2. Clear up the discussion of figure 5, ideally by giving explicit gate counts.

3. For casual readers, the use of the word "exact" will be confusing. Consider reading points in which you use that word as a short-hand, and being more explicit where it makes sense so that the reader understands detailed comparisons made.

4. Additional discussions of the role of lattice geometry seem worthwhile, and perhaps even essential in other quantum simulation contexts.

5. Additional discussion of the use of symmetries in the context of the author's compiled circuit ansatz.

6. Move figures 9-11 to the main text.

In this article, Tepaske et al study methods to obtain optimal brickwork circuit for time evolution operators generated by 1-d local spin Hamiltonians. They optimize the brickwork circuit with respect to an objective function defined as the Frobenius distance between the exact time evolution operator and the brickwork unitary, and also compare the gate count and fidelity with respect to the various orders of Trotter evolution. Apart from the distance from the exact unitary, they also compute OTOCs of local operators, and show that the OTOCs are efficiently captured by the optimized circuit.

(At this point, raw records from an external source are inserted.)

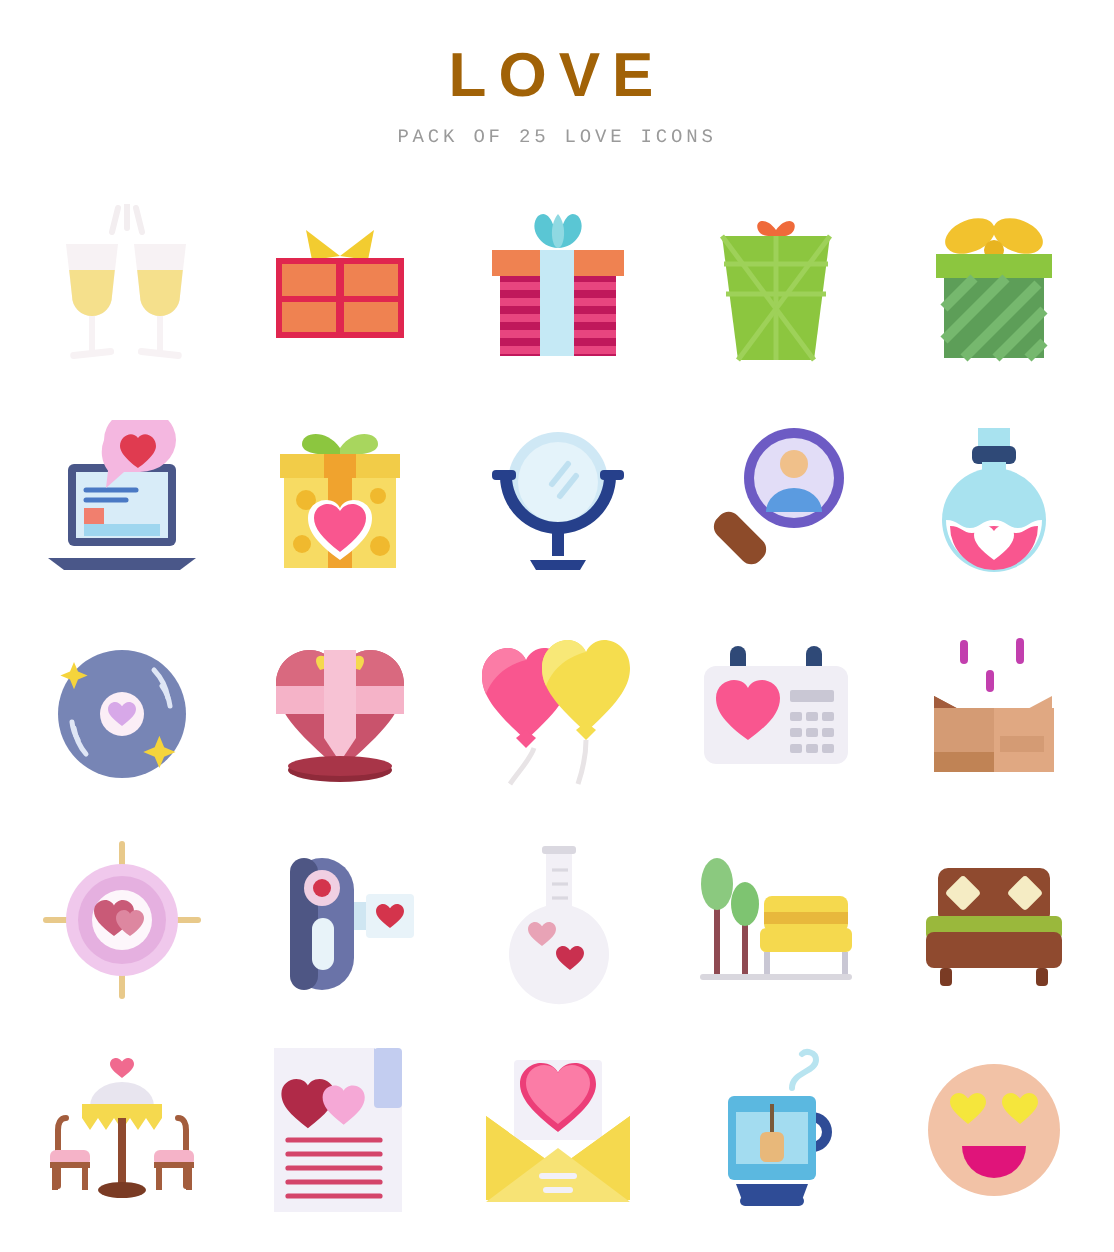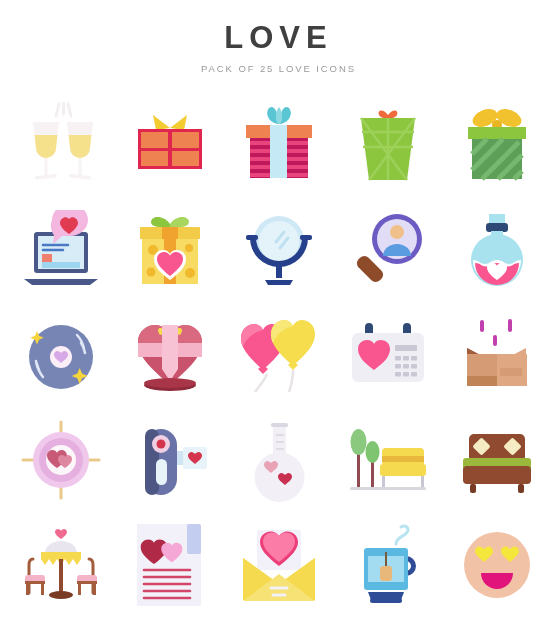--- a/index.html
+++ b/index.html
@@ -11,7 +11,7 @@
   .page{position:relative;width:557px;height:626px;background:#fff;}
   .header{text-align:center;padding-top:22px;}
   .title{
-    font-size:31px;font-weight:bold;color:#404040;
+    font-size:31px;font-weight:bold;color:#a16207;
     letter-spacing:6px;line-height:1;margin:0;
   }
   .subtitle{

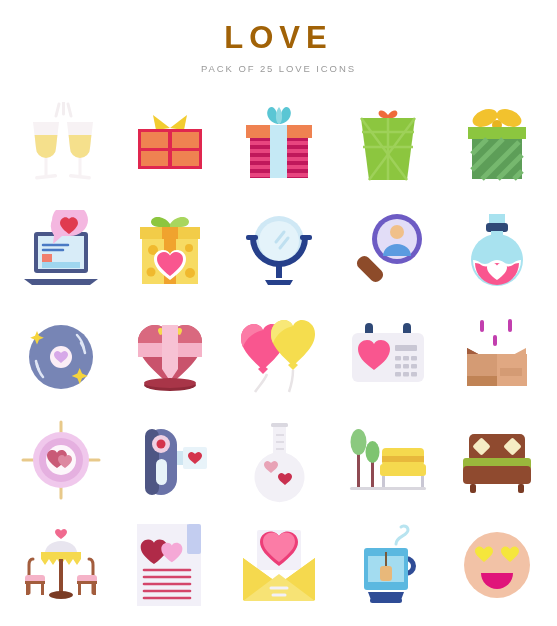--- a/index.html
+++ b/index.html
@@ -16,7 +16,7 @@
   }
   .subtitle{
     font-size:9.5px;color:#9a9a9a;letter-spacing:1.9px;
-    margin:10px 0 0 0;font-weight:normal;
+    margin:10px 0 0 0;font-weight:normal;font-family:Liberation Mono, monospace;
   }
   .grid{
     margin-top:18px;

The results and analysis reported in the article are sound, and overall appear to be significant, especially in the context of simulating time evolution on quantum simulation platforms which are limited by geometric locality. I do have a few questions and suggestions for the authors, and I think the paper warrants a publication in this journal following their response and modifications.

1. The authors don't provide much detail in the manuscript about the optimization process, especially how much resource and optimization time is required for achieving the quoted results. This is relevant, since that will determine the scalability and accuracy of the optimization procedure. The authors comment that they encounter the 'barren plateau' in optimization, but do not provide any quantitative details. It would be useful if the authors could provide more details of the parameters and the performance of the optimization procedure, and also comment on the scalability of the optimization to larger systems, at least in an appendix. It would also be useful to visualize the `slow' convergence that they comment upon. It would also help the reader to briefly explain the differential programming method that they employ.

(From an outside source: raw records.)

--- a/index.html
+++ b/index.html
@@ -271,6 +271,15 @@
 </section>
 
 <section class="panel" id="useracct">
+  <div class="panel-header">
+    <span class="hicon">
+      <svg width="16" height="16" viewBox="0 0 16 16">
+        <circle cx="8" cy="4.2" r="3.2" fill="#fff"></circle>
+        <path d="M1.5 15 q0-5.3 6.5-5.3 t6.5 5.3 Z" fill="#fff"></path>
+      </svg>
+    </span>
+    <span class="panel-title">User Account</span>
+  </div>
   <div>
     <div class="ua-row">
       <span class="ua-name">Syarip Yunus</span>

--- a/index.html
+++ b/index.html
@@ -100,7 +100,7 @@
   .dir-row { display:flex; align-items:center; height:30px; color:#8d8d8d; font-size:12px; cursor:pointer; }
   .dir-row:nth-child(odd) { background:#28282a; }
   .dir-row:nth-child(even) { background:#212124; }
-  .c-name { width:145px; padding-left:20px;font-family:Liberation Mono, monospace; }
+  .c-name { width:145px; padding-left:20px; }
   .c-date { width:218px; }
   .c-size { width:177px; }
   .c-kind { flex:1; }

2. In the discussions, the authors comment upon the scope of using their methods with translational invariance. It would be interesting to check and present details about whether the optimized gates show any emergent translational invariance, since the underlying dynamics that they consider is translationally invariant. Do the results change significantly if the gates are enforced to be uniform (when periodic boundary conditions are considered)?

3. Regarding the OTOCs, one suggestion is to improve the presentation of the data in the main text, by showing the error in the optimized/Trotter circuits with respect to the exact computation in the space-time diagrams, since it is difficult to compare the different panels in Fig. 7. It would probably be better to show Fig. 14 in the main-text as that is a better comparison of the method with the exact computation. Furthermore, it would be interesting to compare the intermediate-time OTOCs for an optimized circuit, to explore the refocusing phenomenon that the authors found in some numerical experiments (in the discussion around Fig. 9 and 10). Do the OTOC data show an elevated error at intermediate times, which becomes low again at late times?

4. On a minor note, there are some comments (second paragraph, pg 10) about how the performance of the compressed optimized circuits has similar asymptotic slopes with the best Trotter circuits in Fig. 4. However, the data in the figures show that the 4th order Trotter circuits have consistently more favorable slopes for the parameters considered in the plot. It would be better to qualify or clarify that comment.